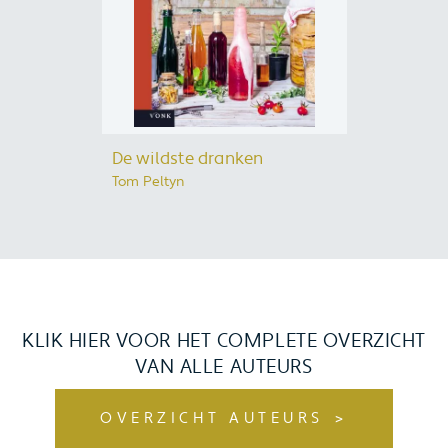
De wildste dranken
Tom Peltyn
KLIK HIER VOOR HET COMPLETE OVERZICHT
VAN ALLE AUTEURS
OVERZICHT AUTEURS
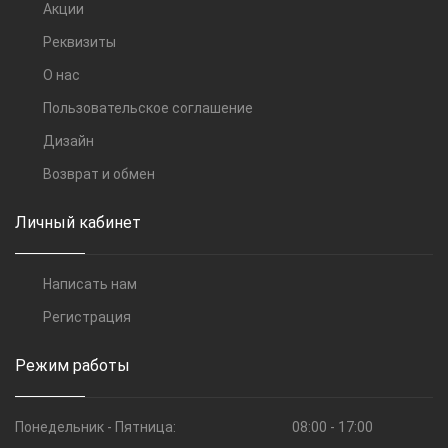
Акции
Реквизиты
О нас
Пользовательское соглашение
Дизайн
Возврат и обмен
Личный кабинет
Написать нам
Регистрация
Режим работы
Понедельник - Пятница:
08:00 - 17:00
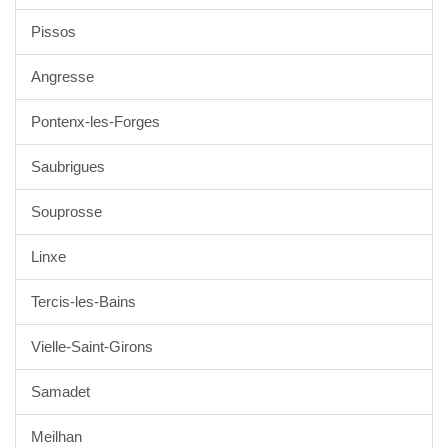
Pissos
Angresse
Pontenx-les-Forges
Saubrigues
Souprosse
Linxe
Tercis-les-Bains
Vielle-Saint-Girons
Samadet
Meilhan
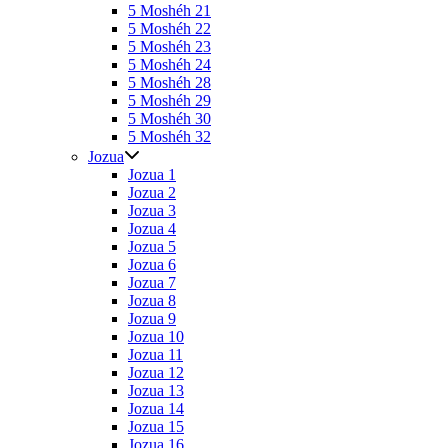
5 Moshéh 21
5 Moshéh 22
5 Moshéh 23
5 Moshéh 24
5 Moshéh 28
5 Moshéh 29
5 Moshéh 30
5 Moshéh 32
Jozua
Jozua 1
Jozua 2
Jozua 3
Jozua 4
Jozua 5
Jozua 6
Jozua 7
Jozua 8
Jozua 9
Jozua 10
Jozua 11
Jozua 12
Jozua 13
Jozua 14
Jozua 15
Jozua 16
::::
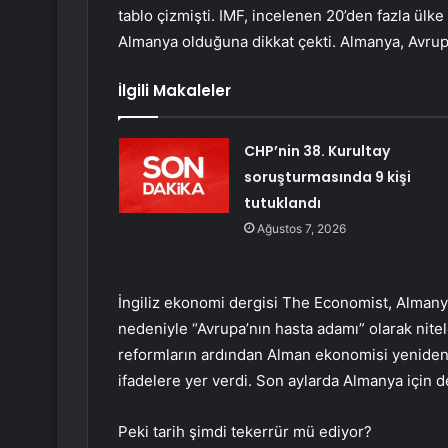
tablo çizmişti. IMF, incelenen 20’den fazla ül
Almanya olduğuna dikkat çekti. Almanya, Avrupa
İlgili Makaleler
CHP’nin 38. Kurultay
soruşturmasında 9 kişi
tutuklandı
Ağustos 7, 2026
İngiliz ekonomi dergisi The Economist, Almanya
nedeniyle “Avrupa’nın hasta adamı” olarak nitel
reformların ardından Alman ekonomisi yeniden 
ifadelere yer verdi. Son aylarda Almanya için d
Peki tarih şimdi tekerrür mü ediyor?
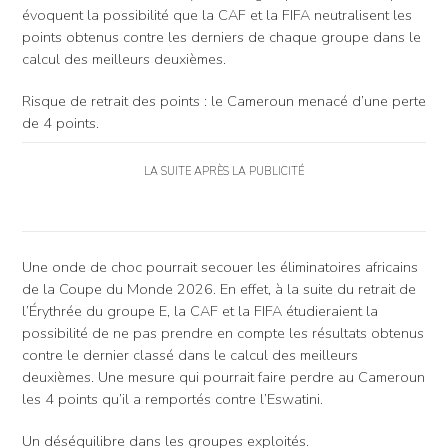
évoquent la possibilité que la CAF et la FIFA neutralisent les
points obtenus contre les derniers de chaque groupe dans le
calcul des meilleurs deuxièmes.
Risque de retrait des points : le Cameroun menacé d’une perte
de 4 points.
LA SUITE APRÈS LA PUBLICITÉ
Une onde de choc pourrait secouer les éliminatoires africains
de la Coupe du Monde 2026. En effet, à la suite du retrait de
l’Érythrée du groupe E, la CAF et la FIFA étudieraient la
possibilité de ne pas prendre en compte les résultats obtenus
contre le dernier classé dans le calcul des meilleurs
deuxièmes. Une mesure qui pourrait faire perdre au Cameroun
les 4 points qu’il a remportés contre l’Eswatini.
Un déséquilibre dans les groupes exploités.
::::
# Instructions to follow
Rewrite everything from the line containing "évoquent la possibilité" down to the line containing "de la Coupe", swapping "points" for "unités" and leaving all else unchanged.

# Result of this task
évoquent la possibilité que la CAF et la FIFA neutralisent les
unités obtenus contre les derniers de chaque groupe dans le
calcul des meilleurs deuxièmes.
Risque de retrait des unités : le Cameroun menacé d’une perte
de 4 unités.
LA SUITE APRÈS LA PUBLICITÉ
Une onde de choc pourrait secouer les éliminatoires africains
de la Coupe du Monde 2026. En effet, à la suite du retrait de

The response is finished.